Question 5: Do you believe the influencer market is going to die soon, and what does evolving look like for you?
Answer 5: I’ve never done just one thing and I don’t think I ever will. Event hosting is a big part of what I do. I recently put together the World Culture Festival, bringing HR leaders and business leaders into one room to have honest conversations about work environments. It’s already shaping up to be an annual event, and there are more events in the pipeline throughout the year. That’s always been the nature of my life, I’m never in one place, never doing just one thing. There’s the acting, the content, the show I host, and now the events. These are all things I’m genuinely passionate about, not just things I fell into.
On the question of influencer marketing dying, I don’t believe it. I think it’s evolving, and there’s a difference. The anxiety people feel around it is real, but the answer isn’t to panic. The answer is to keep evolving. I said it in someone’s comment section and I’ll say it again: brands need to see why they need you. You have to remain part of the conversation, part of the discourse. That doesn’t happen by accident.
I found myself in this career, yes but I’ve done something with it. And that’s the distinction. When content creation starts paying your bills, the moment it becomes income, you have to shift your mindset and treat it like a profession. Ask yourself: what do I need to learn? How do I need to grow? What does the industry require of me now? I didn’t start with the setup I have today. I was filming on an iPhone 6 or 7 when I began. The world moved, and I moved with it. You can’t afford to stay where you started when everything around you is changing.
That’s what I’d say to every creator and influencer out there, evolution is not optional. And you can’t evolve without knowledge. This is actually something I feel strongly about: helping younger creators understand their worth and see the bigger picture of what this industry can be for them.

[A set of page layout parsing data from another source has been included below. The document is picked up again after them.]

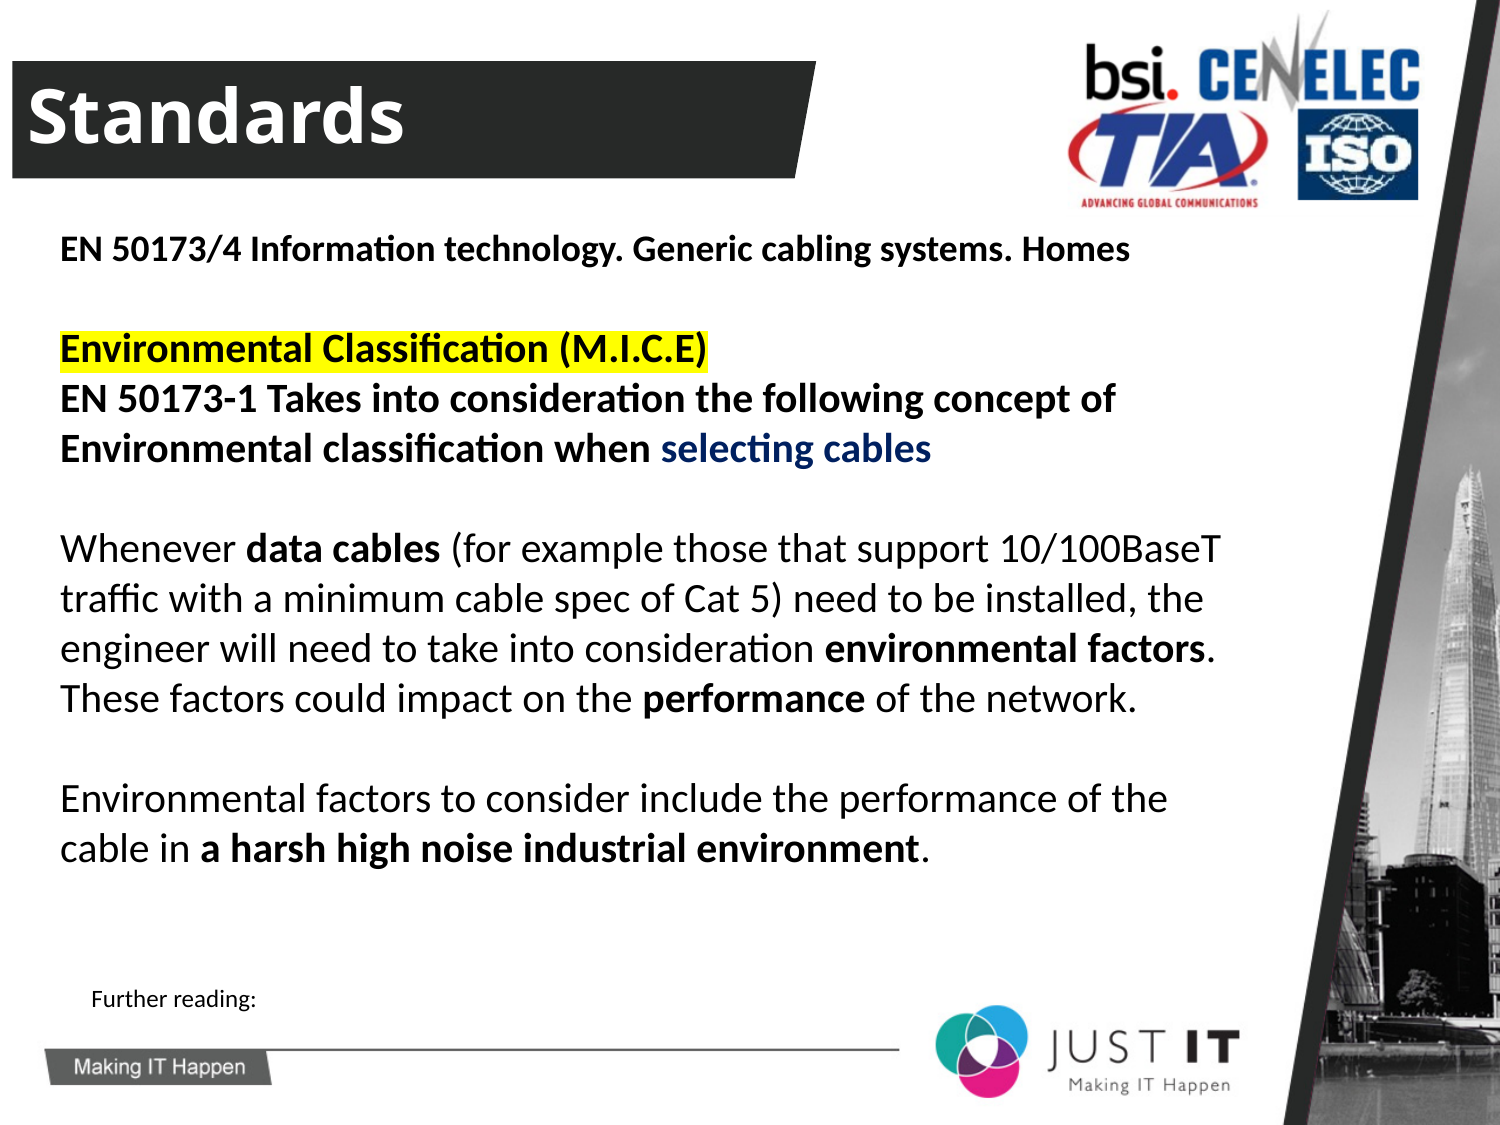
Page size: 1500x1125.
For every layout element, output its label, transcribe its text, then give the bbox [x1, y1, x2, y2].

title Standards [12, 61, 927, 179]
text_box EN 50173/4 Information technology. Generic cabling systems. Homes [45, 216, 1270, 313]
picture [0, 0, 1500, 1125]
text_box Environmental Classification (M.I.C.E) EN 50173-1 Takes into consideration the following concept of Environmental classification when selecting cables Whenever data cables (for example those that support 10/100BaseT traffic with a minimum cable spec of Cat 5) need to be installed, the engineer will need to take into consideration environmental factors. These factors could impact on the performance of the network. Environmental factors to consider include the performance of the cable in a harsh high noise industrial environment. [45, 313, 1270, 1019]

I don’t know exactly what form that will take yet, but I see it becoming a real part of what I do going forward.
At the end of the day, I’m not just an influencer. I’m not just a content creator. I’m someone who does multiple things, and that’s not changing. Influencer marketing will not die, it will just look different. The real question is whether you’ll be part of that new shape when it arrives. And you won’t be if you’re still holding on to how things used to work.